Select your language

In the article, we recall the General principles of digital encoding of speech in telecommunication. The author quite prominently highly complex processes encoding used in digital cellular systems. Theoretical research and original engineering solutions to create an elegant small subscriber radiotelephone. About what is happening in complex processes, which users and even many professionals telecommunication't even guess the reader will learn from this article.

Riddles of speech signals has attracted the attention of researchers long before electrical connection. In the XVIII century one of the greatest mathematicians St. Petersburg academician Leonhard Euler (1707-1783) in a letter to a German Princess from June 16, 1761 wrote: "the Construction of a machine that was able to publish voices of our speeches with all the changes, it would be, without doubt, the most important the invention... the Addition of such a machine it seems to me not impossible."

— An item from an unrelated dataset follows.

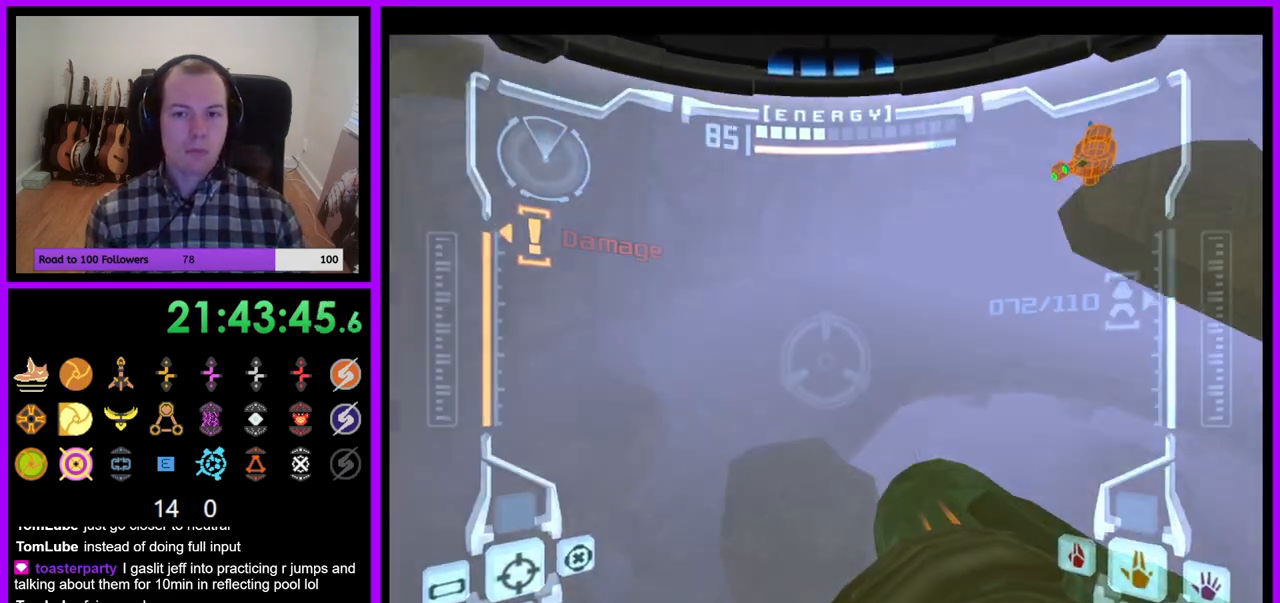
{"buttons": ["R1"], "left_stick": "up", "right_stick": "center", "events": []}
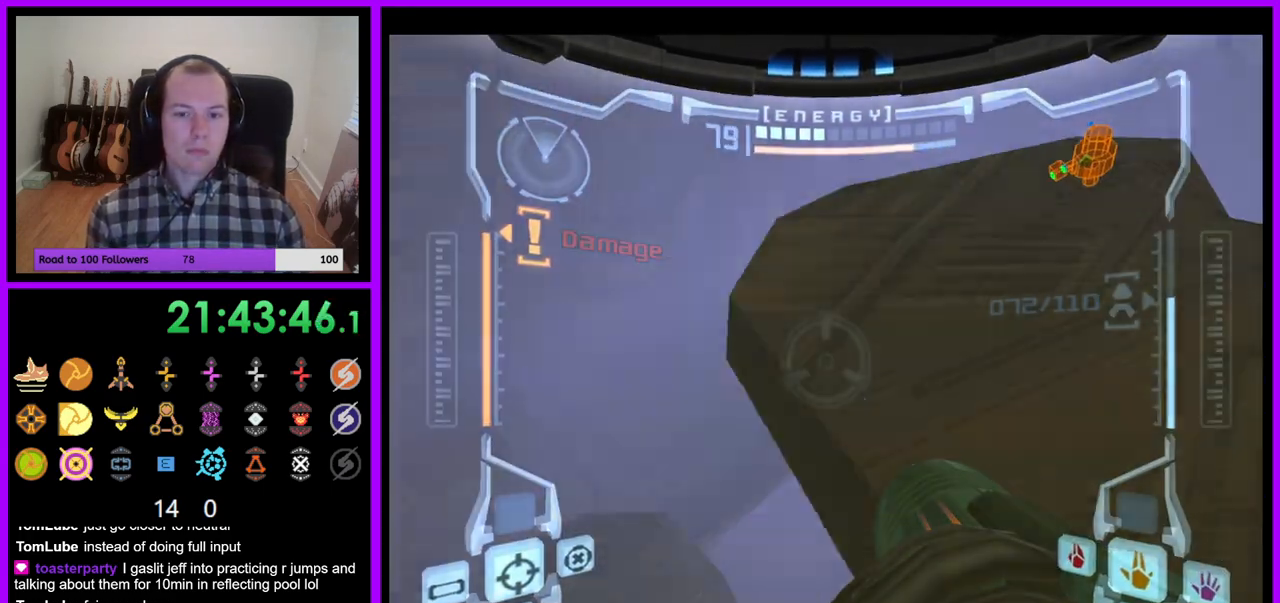
{"buttons": ["R1"], "left_stick": "right", "right_stick": "up-right", "events": [[167, "R1", "up"], [317, "left_stick", "right"], [400, "R1", "down"], [467, "right_stick", "up-right"]]}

The idea of the invention that talking car was worried minds of many artists, not only wanted to create it in the form as imagined by Euler, but as the means of transmitting speech at a distance. For example, the construction of such a machine did the inventor of the telephone Alexander G. bell (1847-1922). Ultimately, however, it turned out that the transmission of speech at a distance is possible without such machine. This was achieved quite simply. Using the microphone fluctuations air carrying the speech is converted to oscillations of electric current, passed down through the wires, and at the receiving end using the phone they once again transformed into vibrations in the air.

This method of transfer is called analog because of the obvious analogy between fluctuations in the air carrying the sound, and electrical oscillations transmitting the sound. Research analog speech transmission with amplitude modulation of showed that normal-quality reproduction of speech sufficient frequency band from 300 to 3400 Hz. This bandwidth was adopted as international standard, and built a worldwide network telephone connection. The principle of operation of this network now known not only to every Communicator, but and the General public.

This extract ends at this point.